Publié le 22 Aug 2023 - 21:52
MIGRANTS DE FASS BOYE SECOURUS AU CAP-VERT

Les rescapés rapatriés à Dakar

 

Les rescapés de Fass Boye ont été rapatriés, hier, à Dakar. Ils sont venus au bord de l'avion militaire qui a atterri à l'aéroport Léopold Sédar Senghor.

 

Des jeunes avec leurs bagages (sachets) en main descendent de l'avion militaire. Ils sont accueillis par leurs parents. Deux ambulances sont prépositionnées pour transporter les rescapés qui ont besoin de soins à l'hôpital. Originaires de Fass Boye, ces jeunes hommes reviennent de l’enfer. Ils avaient embarqué à bord d’une pirogue de fortune pour rallier l'Espagne. Le voyage vers l’eldorado s’est transformé en cauchemar. Après des jours de dérive, leur embarcation a été repérée le 14 août au large de l'archipel capverdien, avec officiellement 38 rescapés.

Les secours ont récupéré sept dépouilles. Celles-ci ont été inhumées au Cap-Vert, renseigne la ministre déléguée des Sénégalais de l'extérieur Annette Seck Ndiaye, présente à l’accueil des candidats à la migration. Un des rescapés, informe-t-elle, est resté au Cap-Vert pour s’y soigner, car son état de santé ne lui permet pas de voyager.

Récit des parents éplorés

Parmi les parents venus accueillir leurs fils, il y a Abdoulaye Kandj. Il renseigne qu'il avait ‘’deux fils’’ dans l’embarcation. Baye Mor Kandj, 16 ans, son fils biologique, fait partie des rescapés rapatriés. Par contre, Pape Sow, 17 ans, le fils de son meilleur ami qu'il a élevé, est malheureusement décédé. "Je leur ai acheté un tracteur pour qu'ils puissent travailler ensemble. Je ne savais pas qu'ils programmaient ce voyage. Ils ne m'ont rien dit. Lorsque j'ai appris la nouvelle, j'étais dans le désarroi et j'avais le cœur meurtri", déclare-t-il, le visage crispé.

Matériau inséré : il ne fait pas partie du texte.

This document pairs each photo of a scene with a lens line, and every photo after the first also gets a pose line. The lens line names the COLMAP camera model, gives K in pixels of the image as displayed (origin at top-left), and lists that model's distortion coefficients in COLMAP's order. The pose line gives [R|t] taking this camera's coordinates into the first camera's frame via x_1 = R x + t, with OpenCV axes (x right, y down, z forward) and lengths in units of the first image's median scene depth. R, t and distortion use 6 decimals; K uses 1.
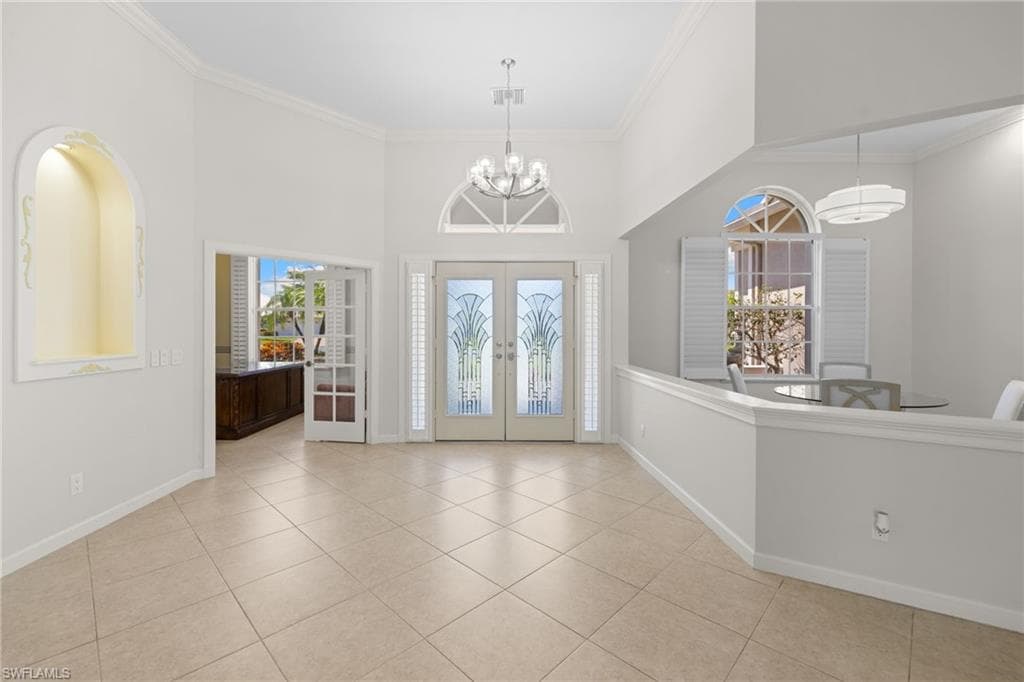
lens RADIAL K [[437.7, 0, 494.4], [0, 437.7, 322.9], [0, 0, 1]] dist [-0.000062, 0.000228]
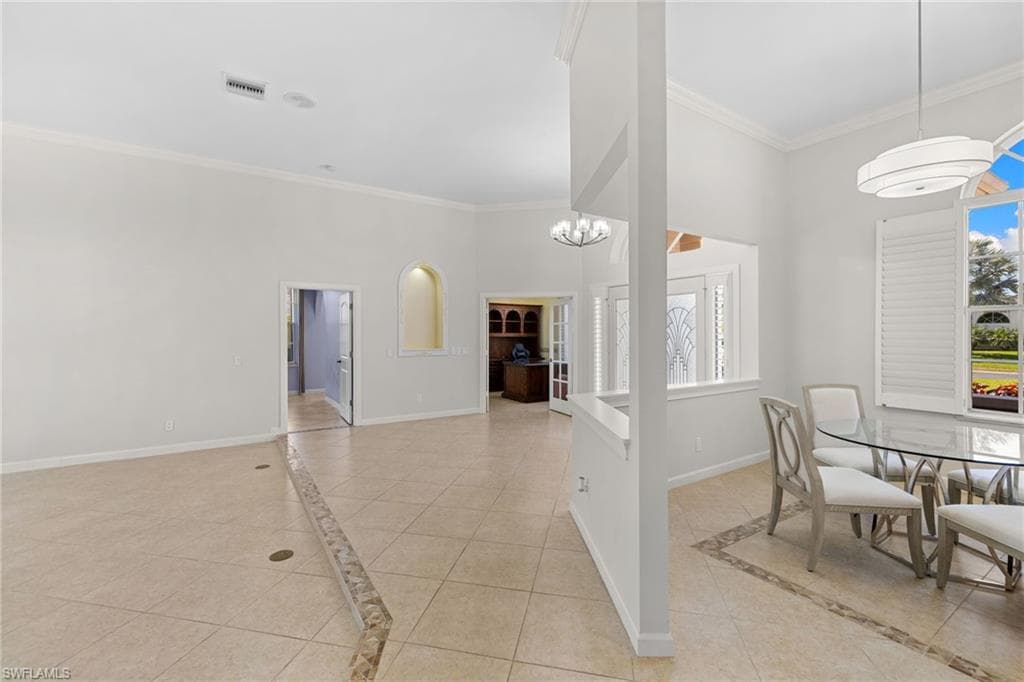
lens RADIAL K [[437.7, 0, 502.0], [0, 437.7, 333.0], [0, 0, 1]] dist [-0.000062, 0.000228]
pose [[0.527690, -0.003385, -0.849430, 0.812170], [0.008788, 0.999960, 0.001475, -0.007574], [0.849392, -0.008244, 0.527699, 0.032981]]
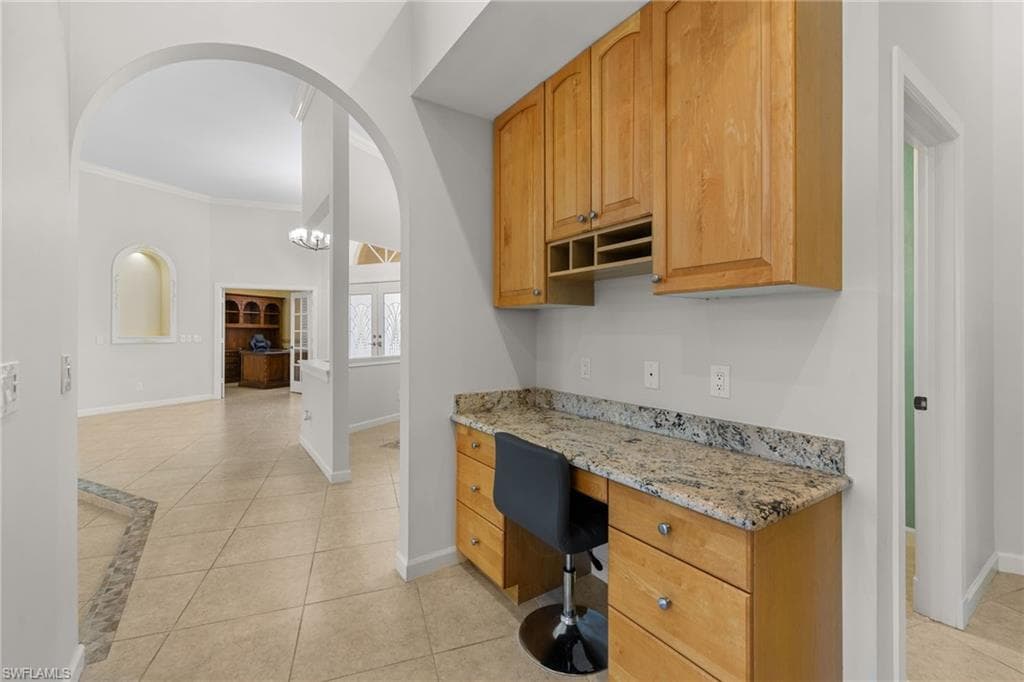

Lorsque les jeunes ont été repêchés, poursuit Abdoulaye Kandj, son fils a été le premier à appeler. "On les cherchait, depuis un mois et cinq jours. Lorsqu'on m'a annoncé qu'ils ont été retrouvés, j'étais à Touba. Mon téléphone a sonné et la personne m’a dit : ‘C'est toi, Abdoulaye Kandj ?’ J'ai répondu oui. Elle m'a dit : ‘Tu avais un fils dans la pirogue qui avait quitté Fass Boye ?’ Et j'ai répondu par l’affirmative. Le crédit de la personne s’est épuisé. J'ai très rapidement acheté du crédit. Je l’ai rappelée et je l’ai entendue dire : ‘Baye Mor, vient répondre à ton père.’ Je lui ai dit : Baye Mor ? Il m'a répondu : ‘Oui papa, c'est moi.’ Je lui ai demandé s'ils allaient bien. Il m'a confié qu'ils ont rencontré beaucoup de difficultés, qu’ils étaient très fatigués", narre Abdoulaye Kandj.

Embouchant la même trompette, Abdou Karim Sarr, membre de l’Unapas, originaire de Fass Boye, confie qu'il a perdu deux fils et quatre petits-fils dans ce malheureux événement. "Concernant mes enfants, je n’étais même pas au courant qu’ils se préparaient à prendre la mer. L’un devait rejoindre l’université Cheikh Ahmadou Bamba de Touba. Les autres aussi travaillaient. J’avais quatre de mes petits-fils à bord de la pirogue, mais malheureusement ils ont tous péri en mer et c’est vraiment regrettable et douloureux", raconte le quinquagénaire.

Un appel lancé à l'État

"On demande à l’État du Sénégal un accompagnement psychologique, mental et financier pour ces enfants, car ils sont dans une situation difficile et s’ils n’ont pas quelqu’un derrière pour les soutenir dans ces situations difficiles, ils risquent de s’effondrer", ajoute Abdou Karim Sarr. Il interpelle le président de la République pour qu’il demande à la gendarmerie et à la police d’arrêter les arrestations qui sévissent à Fass Boye, avant que le pire ne se produise.  Car, ajoute-t-il, ils ont déjà assez souffert et sont traumatisés. Et même si les enfants sont coupables, le mieux, dit-il, est de régler le problème autrement.